Consider (over $\mathbf C$) the exterior algebra $\tilde A=\Lambda(x,y,z)$ on three generators, i.e. non-commutative polynomials with the relation that $xy=–yx$, and similarly for the others, as well as the symmetric algebra $A=S(x,y,z)=\mathbf C[x,y,z]$. There is an obvious action of the symmetric group $S_3$ on both. I want to understand the respective coinvariant algebraas $\tilde A_{S_3}=\tilde A/(\tilde A^{S_3})_+$, and $A_{S_3}$ similarly..
What I expect to happen: proposition 0.4 in this document makes me expect that $\dim_\mathbf C A_{S_3} = 6$ (although $A$ is not finite dimensional).

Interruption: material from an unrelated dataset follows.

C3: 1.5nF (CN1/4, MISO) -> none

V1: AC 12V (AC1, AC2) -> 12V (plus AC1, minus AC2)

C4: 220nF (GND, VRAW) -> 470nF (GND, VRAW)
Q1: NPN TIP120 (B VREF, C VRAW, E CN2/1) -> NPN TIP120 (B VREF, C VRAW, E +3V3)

What I actually computed: First for the exterior algebra. $ (\tilde A^{S_3})_+=(x+y+z, xyz)$; the missing elementary symmetric polynomial is inverted by a simple reflection and hence is not contained in the invariants. The naive approach to a basis of the quotient is to check which of $1,x,y,z,xy,yz,xz,xyz$ (which are a basis for $\tilde A$) becomes linearly dependent.
- $z = -x-y$
- $xy = -y^2-zy=-zy$ by $y$ times the relation $x+y+z=0$
- $yz = -z^2-xz=-xz$
- $xz = -x^2-xy=-xy$,
- hence $xy,xy$ and $xz$ are linearly dependent.
The quotient thus has a basis $\langle 1,x,y,xy\rangle$.
For the symmetric algebra, $A^{S_3}=(x+y+z, xy+yz+xz, x^2+y^2+z^2, xyz)$. Then $A_{S_3}$ has a basis $\langle 1,x,y,x^2,y^2\rangle$. This can be obtained by observing that the following naive basis vectors are linearly dependent:
- $z = -x - y$
- $z^2 = -x^2 - y^2$
- $z^2 = (x+y)^2 = x^2 + 2xy + y^2$, hence $x^2+y^2=-xy$
- $xz=-x^2-xy=-x^2+x^2+y^2=y^2$
- $yz=x^2$
- $x^3=xyz=0$
and all others of degree 3 similarly.
Question: Have I calculated wrong, or should I expect a different dimension? Is the theorem valid also for infinite-dimensional vector spaces? Is there a similar theorem for the exterior algebra?
What I am actually after: I want to compare $(A_{S_3})^s$ and $(\tilde A_{S_3})^s$ for $s$ the simple reflection that interchanges $x$ and $y$. From the above bases I obtain:
- $(A_{S_3})^s=(x+y) \ni xy$ with $(x+y)^2=xy$
- $(\tilde A_{S_3})^s=(x+y, xy)$ with $(x+y)^2=0$.
What astonishes me is that they are nearly the same: isomorphic as vector spaces (both have basis $\langle 1,x+y,xy\rangle$), but not as algebras. However, I do not trust in my calculations, so: Are both actually isomorphic (as algebras)?
Your calculation in the original question is correct as far as I can see, but you should have expected a different dimension (although I would not have been able to immediately predict it to be 4). The point is: proposition 0.4 from the paper you mention talks about this construction for the symmetric algebra, but you use the exterior algebra, which already has a much smaller number of dimensions to begin with.
In the bonus question you should expect dimension 6 by proposition 0.4 so something is missing in your basis for $A_{S_3}$. I'm not sure what it is. x^3 perhaps? Also it seems that in the symmetric case $x^2 + y^2 + z^2$ deserves a place in your list of generators of $(A^{S_3})$ and perhaps there are others.